:: Activity ::
Output the entries below exactly as written, omitting pictures.

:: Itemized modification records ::
________________________

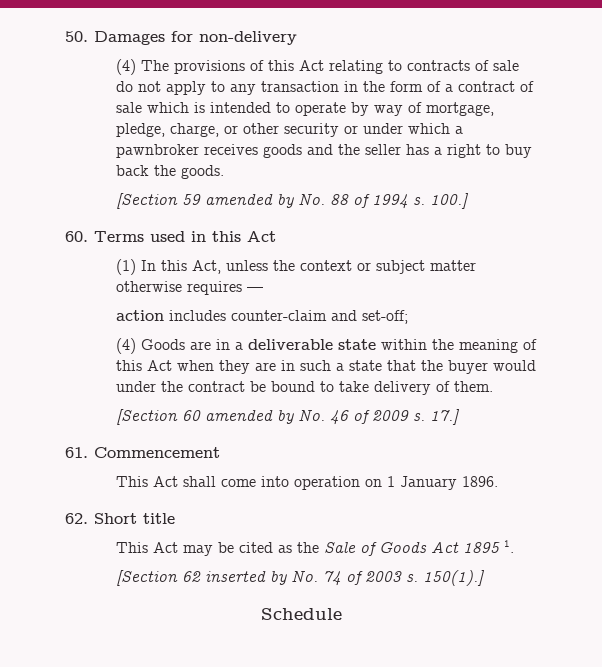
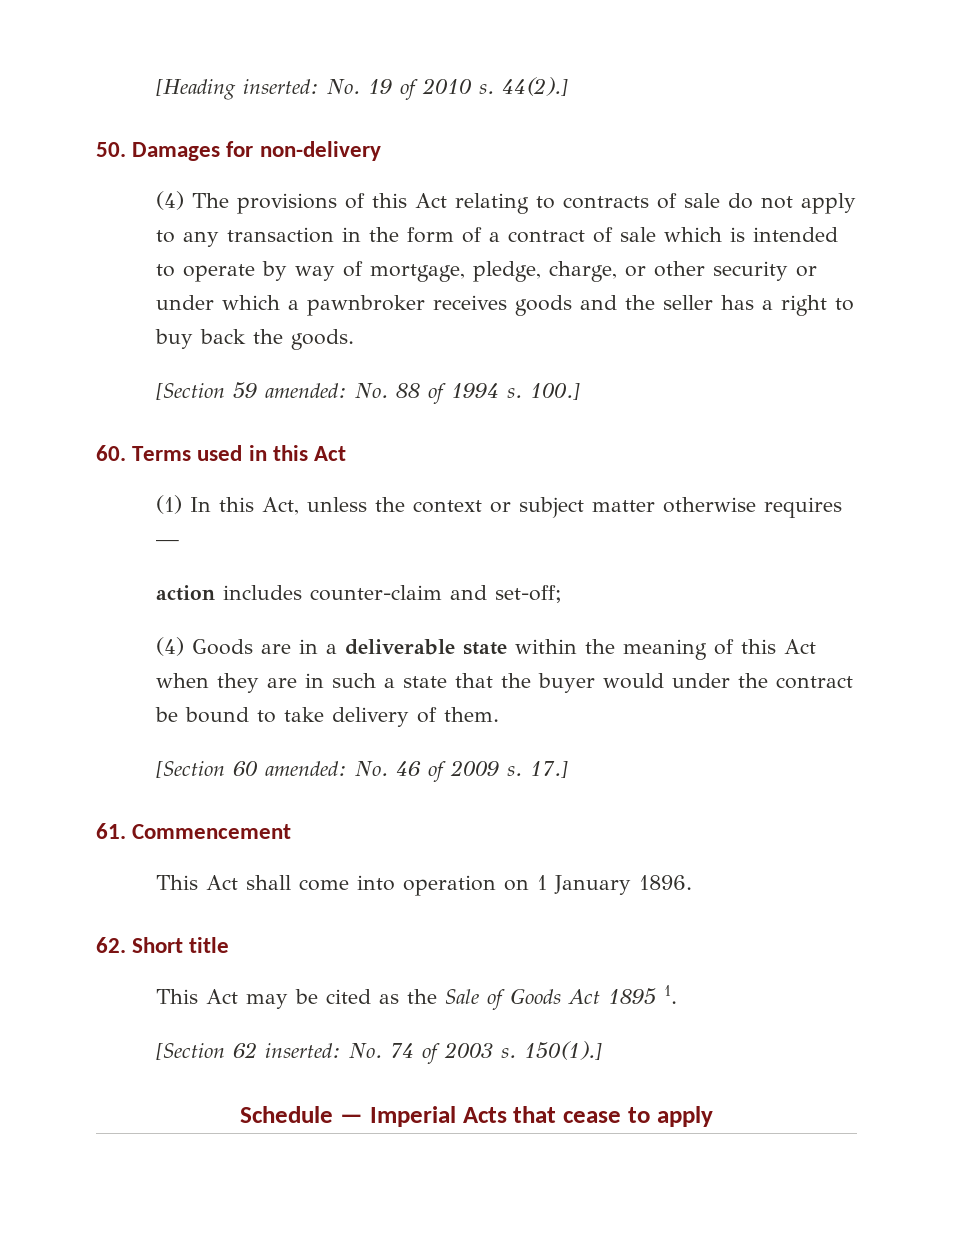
(65, 36) none -> [155,77,568,100] [Heading inserted: No. 19 of 2010 s. 44(2).] //
[205,194,295,208] amended by -> [264,383,347,398] amended:
[205,410,295,424] amended by -> [264,761,347,776] amended:
[205,571,288,585] inserted by -> [264,1043,341,1058] inserted:
(342, 614) none -> [340,1106,713,1127] — Imperial Acts that cease to apply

________________________

:: Answer to this task ::
(65, 36) none -> [155,77,568,100] [Heading inserted: No. 19 of 2010 s. 44(2).] //
[205,194,295,208] amended by -> [264,383,347,398] amended:
[205,410,295,424] amended by -> [264,761,347,776] amended:
[205,571,288,585] inserted by -> [264,1043,341,1058] inserted:
(342, 614) none -> [340,1106,713,1127] — Imperial Acts that cease to apply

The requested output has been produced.